Desperation is superstitious. Why not take him? They had been lucky before, and the two together might confound any description of their identity to the pursuers. "Help me up, Eddy, and then get up before me."

"BEHIND, you mean," said the boy, with a laugh, as he helped his father into the saddle.

"No," said Steptoe harshly. "BEFORE me,--do you hear? And if anything happens BEHIND you, don't look! If I drop off, don't stop! Don't get down, but go on and leave me. Do you understand?" he repeated almost savagely.

"Yes," said the boy tremulously.

"All right," said the father, with a softer voice, as he passed his one arm round the boy's body and lifted the reins. "Hold tight when we come to the cross-roads, for we'll take the first turn, for old luck's sake, to the Mission."

They were the last words exchanged between them, for as they wheeled rapidly to the left at the cross-roads, Jack Hamlin and Demorest swung as quickly out of another road to the right immediately behind them. Jack's challenge to "Halt!" was only answered by Steptoe's horse springing forward under the sharp lash of the riata.

"Hold up!" said Jack suddenly, laying his hand upon the rifle which Demorest had lifted to his shoulder. "He's carrying some one,--a wounded comrade, I reckon. We don't want HIM. Swing out and go for the horse; well forward, in the neck or shoulder."

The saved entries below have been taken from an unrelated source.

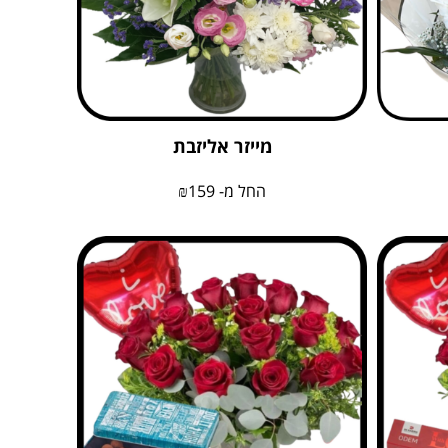
מייזר אליזבת
החל מ-
159
₪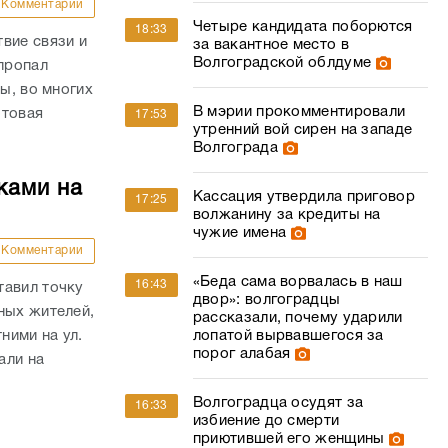
Комментарии
Четыре кандидата поборются
18:33
вие связи и
за вакантное место в
Волгоградской облдуме
 пропал
ы, во многих
В мэрии прокомментировали
отовая
17:53
утренний вой сирен на западе
Волгограда
ками на
Кассация утвердила приговор
17:25
волжанину за кредиты на
чужие имена
Комментарии
«Беда сама ворвалась в наш
16:43
тавил точку
двор»: волгоградцы
ных жителей,
рассказали, почему ударили
ними на ул.
лопатой вырвавшегося за
порог алабая
али на
Волгоградца осудят за
16:33
избиение до смерти
приютившей его женщины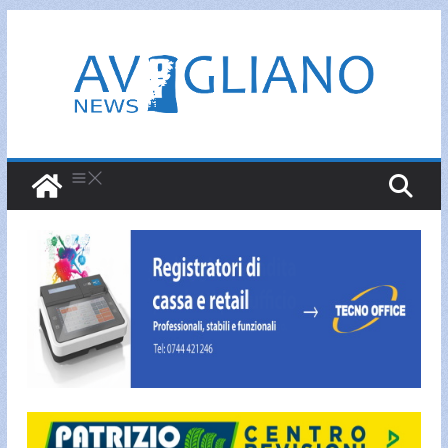
Salta
al
contenuto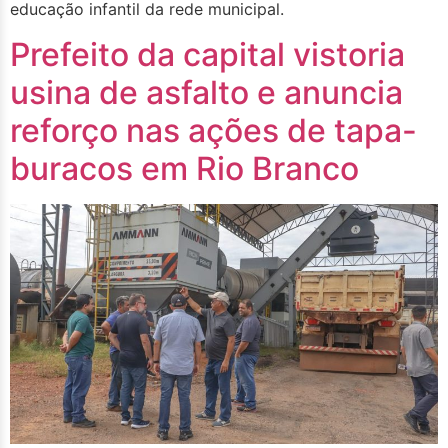
educação infantil da rede municipal.
Prefeito da capital vistoria
usina de asfalto e anuncia
reforço nas ações de tapa-
buracos em Rio Branco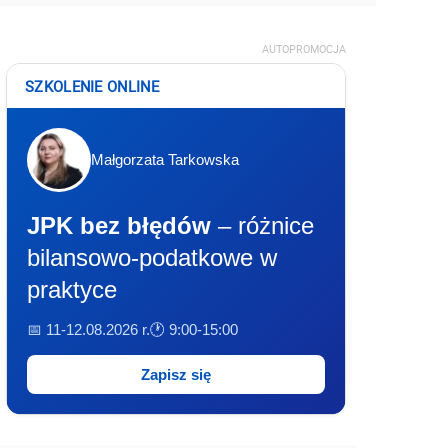
AUTOPROMOCJA
SZKOLENIE ONLINE
Małgorzata Tarkowska
JPK bez błędów
– różnice
bilansowo-podatkowe w
praktyce
📅 11-12.08.2026 r.
🕐 9:00-15:00
Zapisz się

Demorest swung far out to the right of the road and raised his rifle. As it cracked Steptoe's horse seemed to have suddenly struck some obstacle ahead of him rather than to have been hit himself, for his head went down with his fore feet under him, and he turned a half-somersault on the road, flinging his two riders a dozen feet away.

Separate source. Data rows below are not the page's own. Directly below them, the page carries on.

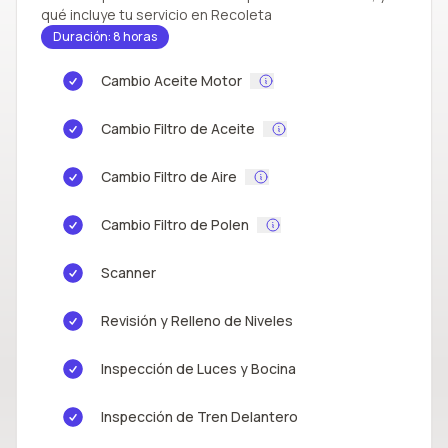
qué incluye tu servicio en Recoleta
Duración: 8 horas
Cambio Aceite Motor
Cambio Filtro de Aceite
Cambio Filtro de Aire
Cambio Filtro de Polen
Scanner
Revisión y Relleno de Niveles
Inspección de Luces y Bocina
Inspección de Tren Delantero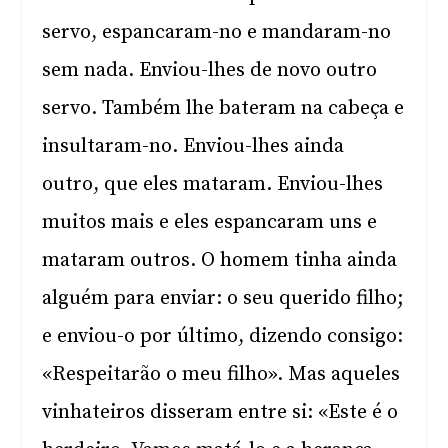
servo, espancaram-no e mandaram-no
sem nada. Enviou-lhes de novo outro
servo. Também lhe bateram na cabeça e
insultaram-no. Enviou-lhes ainda
outro, que eles mataram. Enviou-lhes
muitos mais e eles espancaram uns e
mataram outros. O homem tinha ainda
alguém para enviar: o seu querido filho;
e enviou-o por último, dizendo consigo:
«Respeitarão o meu filho». Mas aqueles
vinhateiros disseram entre si: «Este é o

Steptoe scrambled to his knees, revolver in hand, but the other figure never moved. "Hands up!" said Jack, sighting his own weapon. The reports seemed simultaneous, but Jack's bullet had pierced Steptoe's brain even before the outlaw's pistol exploded harmlessly in the air.

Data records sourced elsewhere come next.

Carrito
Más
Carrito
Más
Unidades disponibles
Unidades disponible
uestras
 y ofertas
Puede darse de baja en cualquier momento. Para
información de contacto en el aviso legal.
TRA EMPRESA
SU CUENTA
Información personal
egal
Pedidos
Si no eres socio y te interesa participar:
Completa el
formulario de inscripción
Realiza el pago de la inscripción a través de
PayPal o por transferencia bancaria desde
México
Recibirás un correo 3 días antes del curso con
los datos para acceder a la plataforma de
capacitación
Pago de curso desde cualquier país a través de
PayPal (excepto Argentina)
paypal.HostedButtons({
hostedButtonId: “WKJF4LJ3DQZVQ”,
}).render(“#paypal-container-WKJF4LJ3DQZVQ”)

The two men dismounted, but by a common instinct they both ran to the prostrate figure that had never moved.

"By God! it's a boy!" said Jack, leaning over the body and lifting the shoulders from which the head hung loosely. "Neck broken and dead as his pal." Suddenly he started, and, to Demorest's astonishment, began hurriedly pulling off the glove from the boy's limp right hand.

"What are you doing?" demanded Demorest in creeping horror.

"Look!" said Jack, as he laid bare the small white hand. The first two fingers were merely unsightly stumps that had been hidden in the padded glove.

"Good God! Van Loo's brother!" said Demorest, recoiling.

"No!" said Jack, with a grim face, "it's what I have long suspected,--it's Steptoe's son!"

"His son?" repeated Demorest.

"Yes," said Jack; and he added, after looking at the two bodies with a long-drawn whistle of concern, "and I wouldn't, if I were you, say anything of this to Barker."

"Why?" said Demorest.

"Well," returned Jack, "when our scrimmage was over down there, and they brought the news to Barker that his wife and her diamonds were burnt up at the hotel, you remember that they said that Mrs.

Horncastle had saved his boy."

"Yes," said Demorest; "but what has that to do with it?"

"Nothing, I reckon," said Jack, with a slight shrug of his shoulders, "only Mrs. Horncastle was the mother of the boy that's lying there."

. . . . . .

Two years later as Demorest and Stacy sat before the fire in the old cabin on Marshall's claim--now legally their own--they looked from the door beyond the great bulk of Black Spur to the pallid snow-line of the Sierras, still as remote and unchanged to them as when they had gazed upon it from Heavy Tree Hill. And, for the matter of that, they themselves seemed to have been left so unchanged that even now, as in the old days, it was Barker's voice as he greeted them from the darkening trail that alone broke their reverie.

"Well," said Demorest cheerfully, "your usual luck, Barker boy!" for they already saw in his face the happy light they had once seen there on an eventful night seven years ago.

"I'm to be married to Mrs. Horncastle next month," he said breathlessly, "and little Sta loves her already as if she was his own mother. Wish me joy."

A slight shadow passed over Stacy's face; but his hand was the first to grasp Barker's, and his voice the first to say "Amen!